El día de San Valentín suele suscitar muchas e inexplicables suspicacias entre la ciudadanía. Se achaca que es una celebración impostada, creada artificialmente por los centros comerciales, todo un invento capitalista para elevar las cifras de venta en un mes complicado tras la resaca navideña. Indudablemente, los fines comerciales son inherentes a cualquier festividad o fecha señalada en el calendario; desde los santos, hasta Navidad, pasando por el día del padre o de la madre, pero quizás a estas no se las juzga con tanta vehemencia e intolerancia como al bueno de Valentín.

Si se piensa objetivamente, dedicar un día del año a la celebración del amor es, además de necesario en tiempos de un individualismo rampante, una bonita iniciativa para que todos aquellos (es decir, la mayoría) que han quedado irremediablemente prendidos de otra persona pongan un especial énfasis en su dedicación hacia ella, ya sea a través de declaraciones románticas de conquista (suicidas o no) o de reconquista, ya sea con actos de conmemoración de un amor perpetuado a lo largo de los años.

Naturalmente, el amor no es cosa de un día concreto en el que saldar las cuentas de meses de descuido, sino un sentimiento que subyace en el ánimo de forma constante, que modela una percepción de la vida enaltecedora de la auténtica felicidad. Festejarlo es, de este modo, una excusa para valorar el admirable logro que hemos alcanzado, la inmensa fortuna de sentir algo tan poderoso, tan sencillamente inspirador. Y no es necesario colmarse mutuamente de regalos o embarcarse en misiones imposibles deudoras del cine ‘romántico’ de Hollywood; basta con ser emocionalmente sinceros, dedicarse todo el tiempo posible y felicitarse por tan grata sensación de bienestar.

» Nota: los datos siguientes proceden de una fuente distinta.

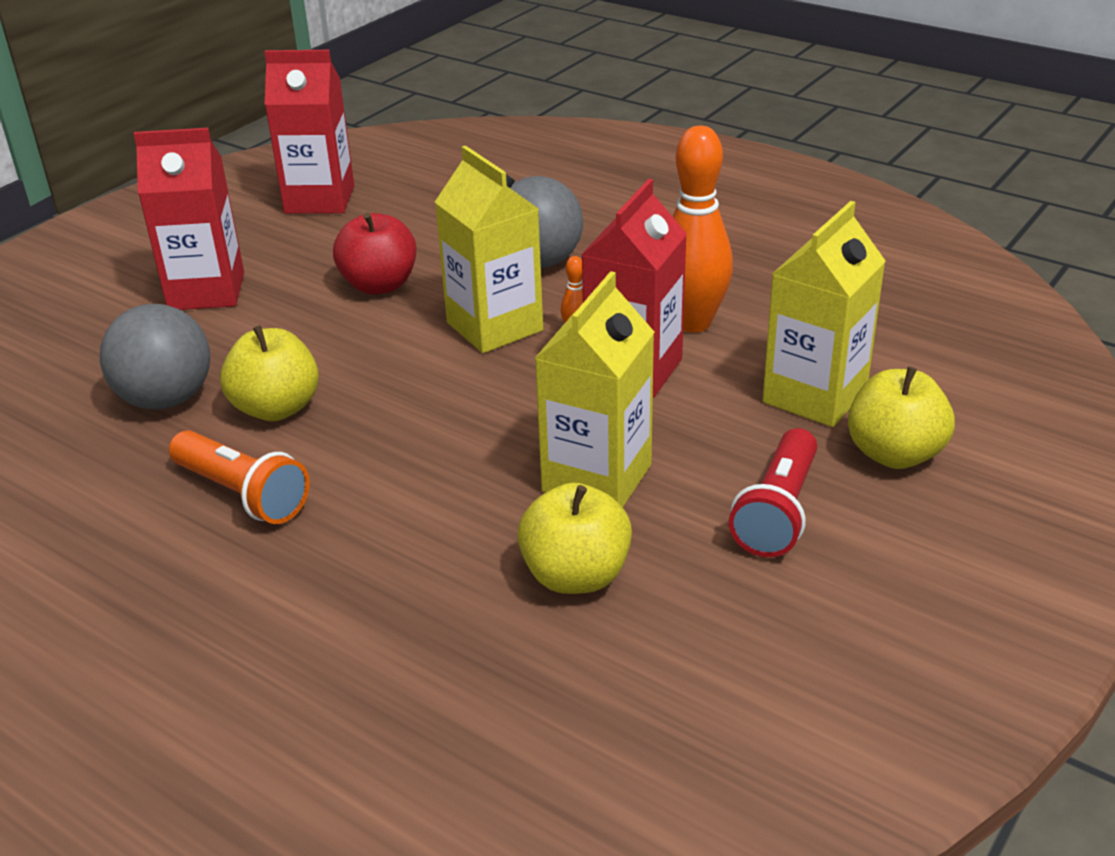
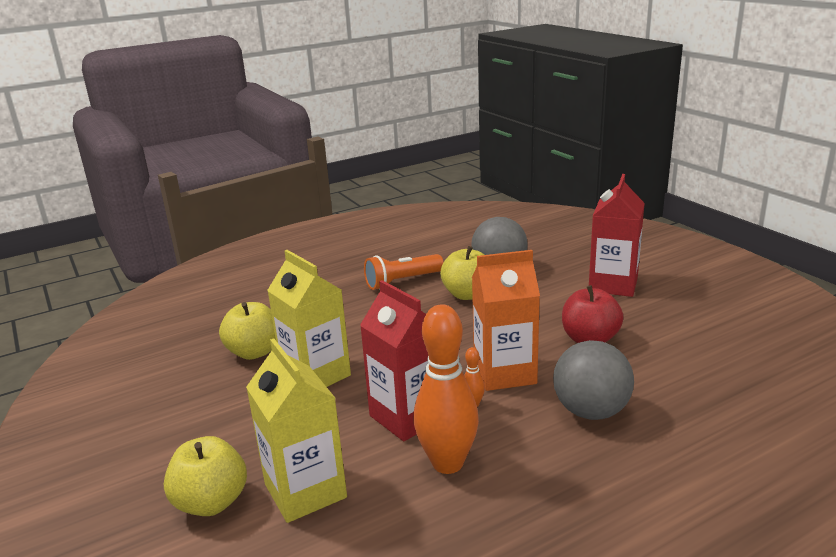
camera: 115 degrees right, 10 degrees down
red carton [264,50,354,214] -> none
yellow carton [435,146,543,353] -> orange carton [472,250,540,391]
red flashlight [729,428,817,557] -> none

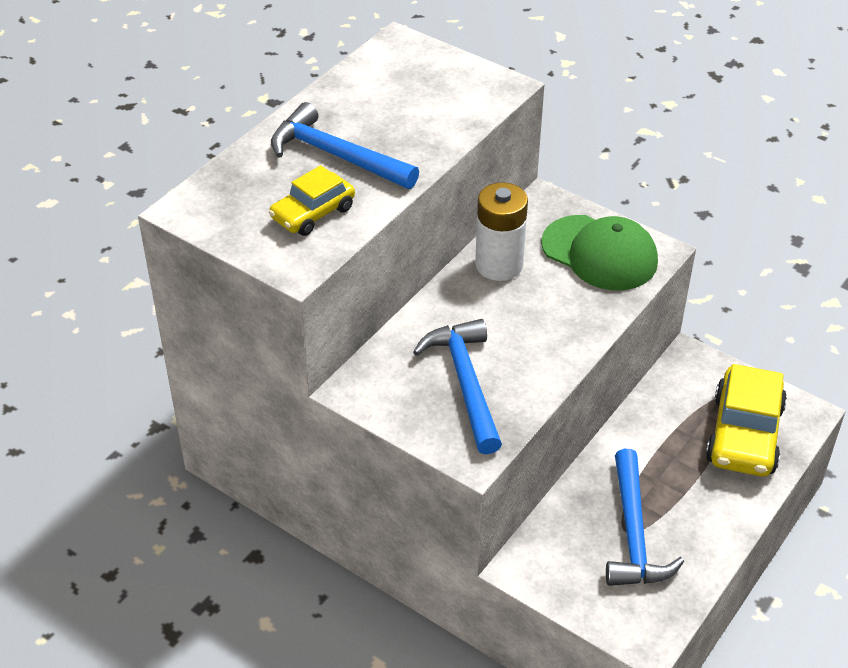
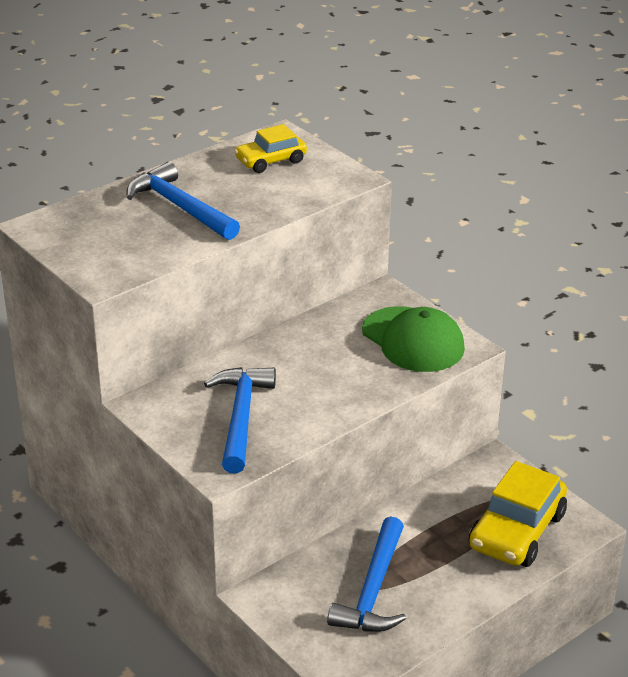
camera: 15 degrees right, 10 degrees down
yellow car [269,165,355,236] -> yellow car moved to [234,124,307,173]
white battery [475,183,528,281] -> none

Celebrar el día de San Valentín no significa hacerle el juego a un sistema capitalista voraz e inclemente, pues al fin y al cabo todos (incluso aquellos que lo niegan) participamos de ese juego con cada uno de nuestros actos cotidianos. Así pues, dejemos el cinismo y el espíritu crítico para los temas que realmente los requieren; para la burla constante de nuestros políticos, para las injusticias de la justicia, para las dictaduras a las que nos somete el capital internacional o para las mentiras de los medios de comunicación; y tengamos un poco más ilusión para uno de los días más hermosos del año, el día del amor.